「私、1年間だけW不倫しました」現役バーテンダーがカウンター越しに見た十人十色な恋の形

恋愛・結婚

2018/8/1

『恋はいつもなにげなく始まってなにげなく終わる。』(幻冬舎)

 自分はこれまでの人生の中で何度恋に落ち、どんな思い出を抱いてきたのだろうか。――そう考えさせてくれるのが、現役バーテンダーの林伸次氏によって書かれた『恋はいつもなにげなく始まってなにげなく終わる。』(幻冬舎)だ。本書には音楽やお酒の知識を交えながら、片思い・両思い・失恋・不倫……といった様々なラブストーリーが端的に記されている。

 林氏は「cakes」スタート以来、常にナンバーワンの人気を得ている人気連載「ワイングラスの向こう側」も手掛けている、恋愛エッセイの名手だ。そんな彼が心を込めてしたためた切ない恋愛小説とは一体、どんな内容なのだろうか。

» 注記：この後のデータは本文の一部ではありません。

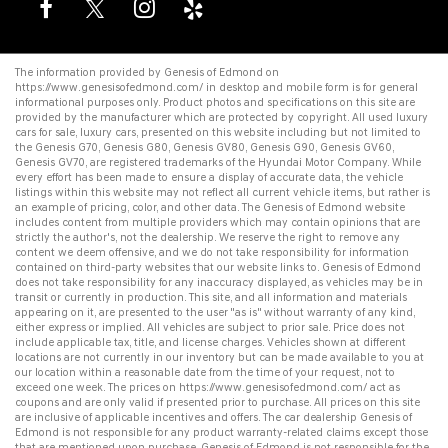
The information provided by Genesis of Edmond on
https://www.genesisofedmond.com/
in desktop and mobile form is for general
informational purposes only. Product photos and specifications on this site are
provided by the manufacturer which are protected by copyright. All
used luxury
cars for sale
,
luxury cars
, presented on this website including but not limited to
the
Genesis G70
,
Genesis G80
,
Genesis GV80
,
Genesis G90
,
Genesis GV60
,
Genesis GV70
, are registered trademarks of the Hyundai Motor Company. While
every effort has been made to ensure a display of accurate data, the vehicle
listings within this website may not reflect all current vehicle items, but rather is
an example of pricing, color, and other data. The Genesis of Edmond website
includes content from multiple providers which may contain opinions that are
strictly the author's, not the dealership. We reserve the right to remove any
content we deem offensive, and we do not take responsibility for information
contained on third-party websites that our website links to. Genesis of Edmond
does not take responsibility for any inaccuracy displayed, as vehicles may be in
transit or currently in production. This site, and all information and materials
appearing on it, are presented to the user "as is" without warranty of any kind,
either express or implied. All vehicles are subject to prior sale. Price does not
include applicable tax, title, and license charges. Vehicles shown at different
locations are not currently in our inventory but can be made available to you at
our location within a reasonable date from the time of your request, not to
exceed one week. The prices on
https://www.genesisofedmond.com/
act as
coupons and are only valid if presented prior to purchase. All prices on this site
are inclusive of applicable incentives and offers. The
car dealership
Genesis of
Edmond is not responsible for any product warranty-related claims except those
that are mentioned upon purchase. Genesis of Edmond is not responsible for the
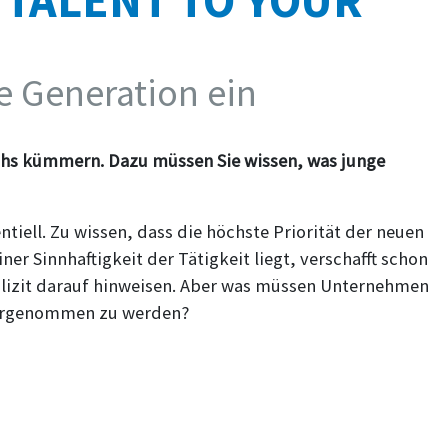
 TALENT TO YOUR
ue Generation ein
hs kümmern. Dazu müssen Sie wissen, was junge
iell. Zu wissen, dass die höchste Priorität der neuen
ner Sinnhaftigkeit der Tätigkeit liegt, verschafft schon
xplizit darauf hinweisen. Aber was müssen Unternehmen
ahrgenommen zu werden?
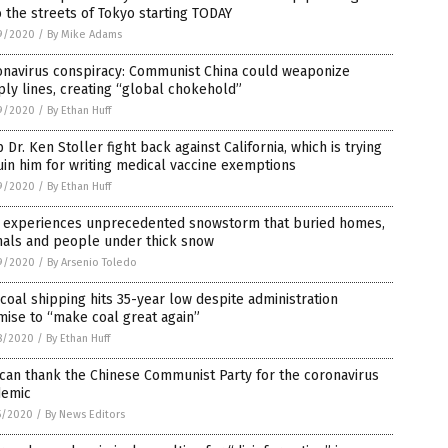
 the streets of Tokyo starting TODAY
9/2020
/
By Mike Adams
onavirus conspiracy: Communist China could weaponize
ly lines, creating “global chokehold”
9/2020
/
By Ethan Huff
 Dr. Ken Stoller fight back against California, which is trying
uin him for writing medical vaccine exemptions
9/2020
/
By Ethan Huff
n experiences unprecedented snowstorm that buried homes,
mals and people under thick snow
9/2020
/
By Arsenio Toledo
 coal shipping hits 35-year low despite administration
ise to “make coal great again”
8/2020
/
By Ethan Huff
can thank the Chinese Communist Party for the coronavirus
demic
5/2020
/
By News Editors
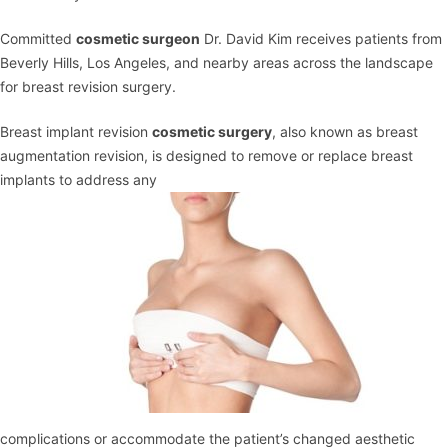
Committed
cosmetic surgeon
Dr. David Kim receives patients from
Beverly Hills, Los Angeles, and nearby areas across the landscape
for breast revision surgery.
Breast implant revision
cosmetic surgery
, also known as
breast
augmentation
revision, is designed to remove or replace breast
implants to address any
complications or accommodate the patient’s changed aesthetic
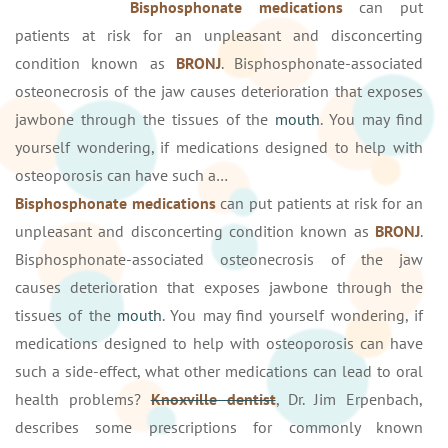
Bisphosphonate medications
can put
patients at risk for an unpleasant and disconcerting
condition known as
BRONJ
. Bisphosphonate-associated
osteonecrosis of the jaw causes deterioration that exposes
jawbone through the tissues of the
mouth
. You may find
yourself wondering, if medications designed to help with
osteoporosis can have such a…
Bisphosphonate medications
can put patients at risk for an
unpleasant and disconcerting condition known as
BRONJ
.
Bisphosphonate-associated osteonecrosis of the jaw
causes deterioration that exposes jawbone through the
tissues of the
mouth
. You may find yourself wondering, if
medications designed to help with osteoporosis can have
such a side-effect, what other medications can lead to oral
health problems?
Knoxville dentist
, Dr. Jim Erpenbach,
describes some prescriptions for commonly known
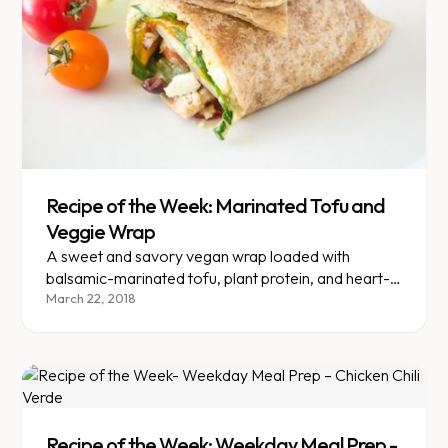
Recipe of the Week: Marinated Tofu and
Veggie Wrap
A sweet and savory vegan wrap loaded with
balsamic-marinated tofu, plant protein, and heart-
healthy omega-3s.
March 22, 2018
Recipe of the Week: Weekday Meal Prep -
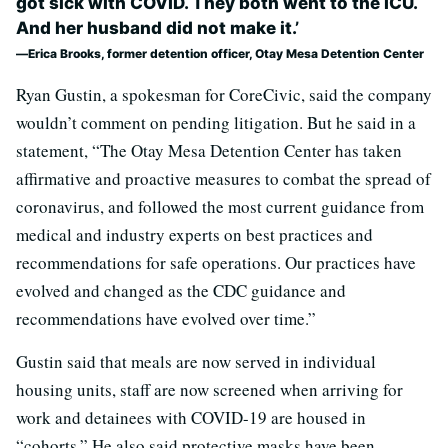
got sick with COVID. They both went to the ICU.
And her husband did not make it.’
Erica Brooks, former detention officer, Otay Mesa Detention Center
Ryan Gustin, a spokesman for CoreCivic, said the company
wouldn’t comment on pending litigation. But he said in a
statement, “The Otay Mesa Detention Center has taken
affirmative and proactive measures to combat the spread of
coronavirus, and followed the most current guidance from
medical and industry experts on best practices and
recommendations for safe operations. Our practices have
evolved and changed as the CDC guidance and
recommendations have evolved over time.”
Gustin said that meals are now served in individual
housing units, staff are now screened when arriving for
work and detainees with COVID-19 are housed in
“cohorts.” He also said protective masks have been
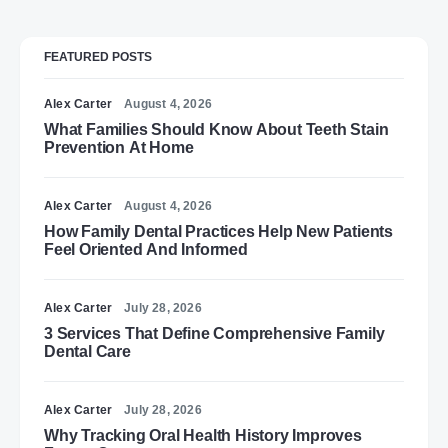
FEATURED POSTS
Alex Carter
August 4, 2026
What Families Should Know About Teeth Stain
Prevention At Home
Alex Carter
August 4, 2026
How Family Dental Practices Help New Patients
Feel Oriented And Informed
Alex Carter
July 28, 2026
3 Services That Define Comprehensive Family
Dental Care
Alex Carter
July 28, 2026
Why Tracking Oral Health History Improves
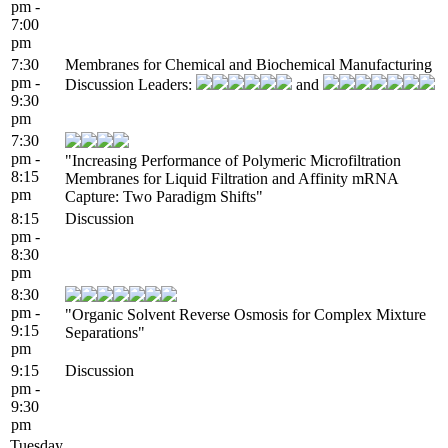
pm -
7:00
pm
7:30
Membranes for Chemical and Biochemical Manufacturing
pm -
Discussion Leaders:
and
9:30
pm
7:30
pm -
"Increasing Performance of Polymeric Microfiltration
8:15
Membranes for Liquid Filtration and Affinity mRNA
pm
Capture: Two Paradigm Shifts"
8:15
Discussion
pm -
8:30
pm
8:30
pm -
"Organic Solvent Reverse Osmosis for Complex Mixture
9:15
Separations"
pm
9:15
Discussion
pm -
9:30
pm
Tuesday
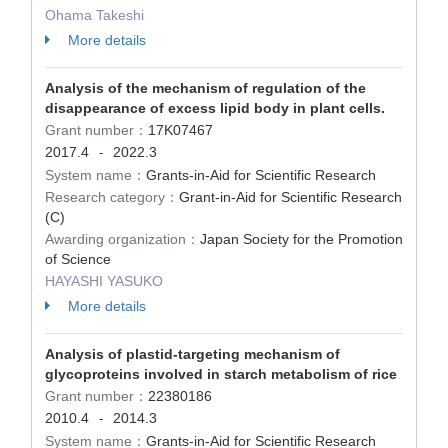
Ohama Takeshi
More details
Analysis of the mechanism of regulation of the
disappearance of excess lipid body in plant cells.
Grant number：
17K07467
2017.4
2022.3
-
System name：
Grants-in-Aid for Scientific Research
Research category：
Grant-in-Aid for Scientific Research
(C)
Awarding organization：
Japan Society for the Promotion
of Science
HAYASHI YASUKO
More details
Analysis of plastid-targeting mechanism of
glycoproteins involved in starch metabolism of rice
Grant number：
22380186
2010.4
2014.3
-
System name：
Grants-in-Aid for Scientific Research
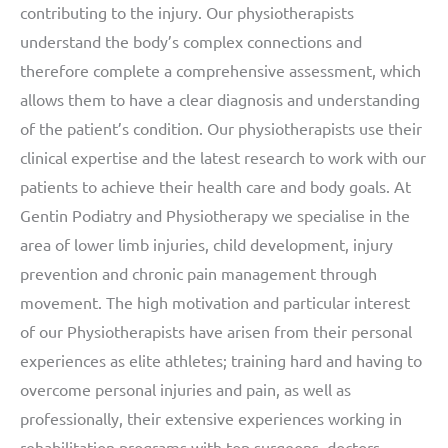
contributing to the injury. Our physiotherapists
understand the body’s complex connections and
therefore complete a comprehensive assessment, which
allows them to have a clear diagnosis and understanding
of the patient’s condition. Our physiotherapists use their
clinical expertise and the latest research to work with our
patients to achieve their health care and body goals. At
Gentin Podiatry and Physiotherapy we specialise in the
area of lower limb injuries, child development, injury
prevention and chronic pain management through
movement. The high motivation and particular interest
of our Physiotherapists have arisen from their personal
experiences as elite athletes; training hard and having to
overcome personal injuries and pain, as well as
professionally, their extensive experiences working in
rehabilitation programs with top surgeons, doctors,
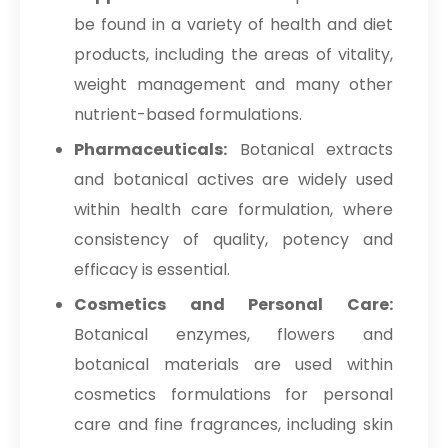
be found in a variety of health and diet
products, including the areas of vitality,
weight management and many other
nutrient-based formulations.
Pharmaceuticals:
Botanical extracts
and botanical actives are widely used
within health care formulation, where
consistency of quality, potency and
efficacy is essential.
Cosmetics and Personal Care:
Botanical enzymes, flowers and
botanical materials are used within
cosmetics formulations for personal
care and fine fragrances, including skin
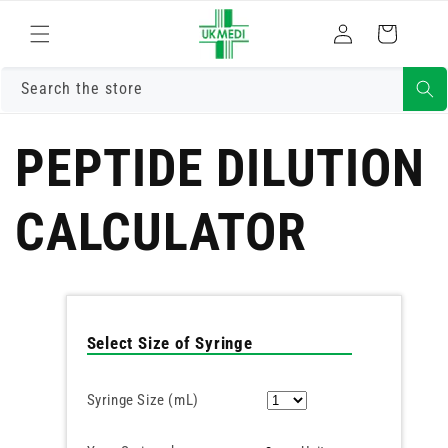
Skip to
Log
content
Cart
in
Search the store
PEPTIDE DILUTION
CALCULATOR
Select Size of Syringe
Syringe Size (mL)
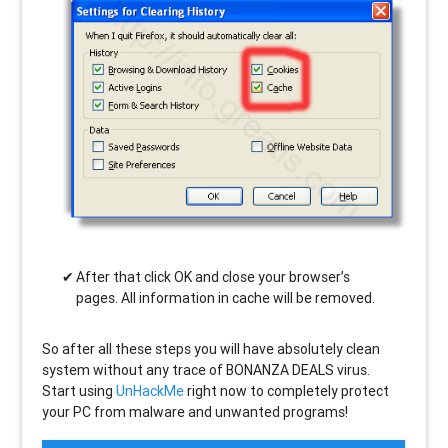
After that click OK and close your browser’s
pages. All information in cache will be removed.
So after all these steps you will have absolutely clean
system without any trace of BONANZA DEALS virus.
Start using
UnHackMe
right now to completely protect
your PC from malware and unwanted programs!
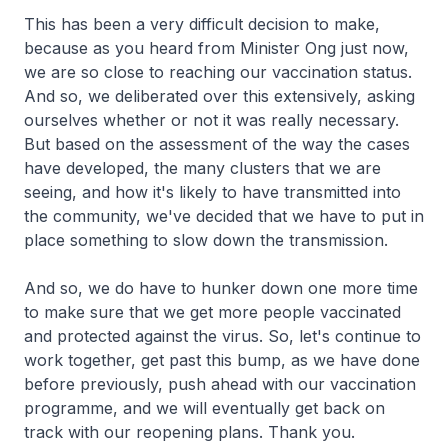
This has been a very difficult decision to make,
because as you heard from Minister Ong just now,
we are so close to reaching our vaccination status.
And so, we deliberated over this extensively, asking
ourselves whether or not it was really necessary.
But based on the assessment of the way the cases
have developed, the many clusters that we are
seeing, and how it's likely to have transmitted into
the community, we've decided that we have to put in
place something to slow down the transmission.
And so, we do have to hunker down one more time
to make sure that we get more people vaccinated
and protected against the virus. So, let's continue to
work together, get past this bump, as we have done
before previously, push ahead with our vaccination
programme, and we will eventually get back on
track with our reopening plans. Thank you.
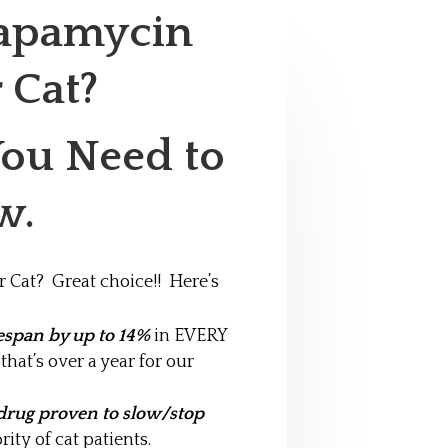
Rapamycin
r Cat?
You Need to
w.
 Cat? Great choice!! Here’s
espan by up to 14%
in EVERY
hat’s over a year for our
drug proven to slow/stop
rity of cat patients.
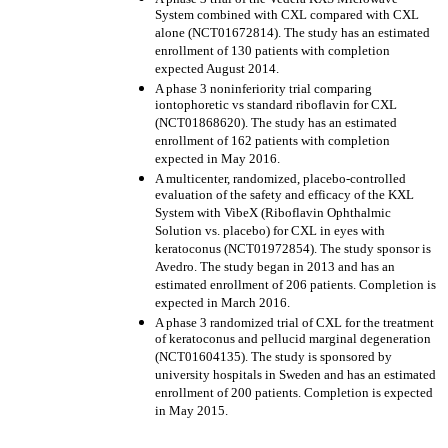
System combined with CXL compared with CXL
alone (NCT01672814). The study has an estimated
enrollment of 130 patients with completion
expected August 2014.
A phase 3 noninferiority trial comparing
iontophoretic vs standard riboflavin for CXL
(NCT01868620). The study has an estimated
enrollment of 162 patients with completion
expected in May 2016.
A multicenter, randomized, placebo-controlled
evaluation of the safety and efficacy of the KXL
System with VibeX (Riboflavin Ophthalmic
Solution vs. placebo) for CXL in eyes with
keratoconus (NCT01972854). The study sponsor is
Avedro. The study began in 2013 and has an
estimated enrollment of 206 patients. Completion is
expected in March 2016.
A phase 3 randomized trial of CXL for the treatment
of keratoconus and pellucid marginal degeneration
(NCT01604135). The study is sponsored by
university hospitals in Sweden and has an estimated
enrollment of 200 patients. Completion is expected
in May 2015.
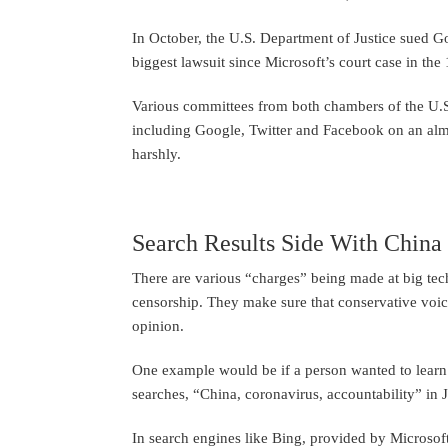
In October, the U.S. Department of Justice sued Goog
biggest lawsuit since Microsoft’s court case in the
Various committees from both chambers of the U.
including Google, Twitter and Facebook on an alm
harshly.
Search Results Side With China
There are various “charges” being made at big tec
censorship. They make sure that conservative voic
opinion.
One example would be if a person wanted to learn
searches, “China, coronavirus, accountability” in 
In search engines like Bing, provided by Microsof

本記事は、数ある収録作品の中でも特に筆者の心に刺さったエピソードを2つご紹介していきたい。

■恋にも季節がある

「恋愛にも季節がある」本書の最初で恋のエピソードを語ったひとりの女性は、こうした言葉で、時間が経つごとに変わっていく恋愛の形を表わしていた。

 例えば、恋愛で一番楽しいのはお互いの気持ちに気づいている春だ。春は両思いだと感じているのに「好き」という2文字が伝えられず、相手の一挙一動にワクワクドキドキしてしまう時期のことだ。

 そして、そんな春はキスを機に終わり、次は夏が来る。お互いの気持ちが一番盛り上がる夏は、抱きしめ方ひとつで相手の気持ちが分かりもして、これ以上ないくらいの幸福感を噛みしめられる季節だ。永遠にこの恋が続いてくれたらいいのに……と願いたくもなるが、多くの恋愛には徐々に秋の気配が訪れ始める。

 秋が来ると、LINEの既読がついているのに返信が来ないなどという悲しい変化が顕著になり、心の距離が彩られ始めていく。離れてしまった心はやがて冬を呼び、恋愛は終わりを迎える。そんな、いずれ消える恋を私たちは何度も繰り返し、きっとこれからも何度だって繰り返していくだろう。

 恋はいつ消えるかも分からない、あやふやなものだ。しかし、本書を読むと、いずれ消えると分かっていても、目の前の恋愛を大切にしていきたいと思えるようになる。大好きな相手との恋に秋が訪れると、自分を守るため、他の人に逃げたくなったり、自分から相手を振ってしまいたくなったりもするだろう。けれど、相手を最後まで愛し抜き、2人で迎える冬もきちんと見届けていくことこそが、“本当の恋愛“なのかもしれない。

 多くの恋愛は、気持ちを伝えられずに春のまま終わってしまう。だからこそ、秋や冬を迎えられたことに自体にも幸せを感じ、さようならの言葉を交わす前まで、がむしゃらに恋をしていてほしい。

■大人の恋の幕引きは自分の手で

 週刊誌に芸能人の不倫スキャンダルが多く掲載されるようになった昨今は、道ならぬ恋への風当たりが強くなってきている。永遠の愛を誓い合った配偶者がいるにもかかわらず、他の人に心が動いてしまうのはもちろんいけないことだ。しかし、人間である以上、秘密の恋に苦しんでしまうこともある。

「これは本物の恋だとお互い確信しました。笑いのポイント、完全に息があった会話、食べる物や飲み物の好み、好きな音楽や作家まで何から何まで同じ気持ちだったんです。セックスどころかまだ手をつないでもいないのに深いところでわかりあえました。この人が運命の人なんだってお互いが感じあっているのがはっきりとわかりました」

 本書の中でW不倫の経験を語った彼女のこの気持ちは、意外に多くの既婚者の心に響くのではないだろうか。恋は突然降ってくるものだからこそ、「家庭を壊すつもりはないけれど、もしも出会う順番が違っていたら、私たちはどんな形になれたのだろうか……」と考えてしまうような相手に出会ってしまう時だってある。

 しかし、そんな道ならぬ恋には、自分の中で折り合いをつけなければならない。実際、彼女の場合は1年間だけ彼と付き合い、お互いの中で恋愛を終わらせることにした。恋には人生を狂わしてしまうほどの恐ろしさもある。そのため、大人の恋は自分の手で幕引きを行わなければいけないのだ。好きだからこそ、相手を恋愛の苦しさから解放してあげることも、ひとつの“永遠の愛の形”なのだと本書は教えてくれた。

 恋愛はいつもなにげなく始まり、なにげなく終わるが、その中には様々なドラマがある。自分の心に住み着いている恋の記憶を呼び起こしてもくれる本書を読んだ後、あなたは誰に逢いたくなるだろうか。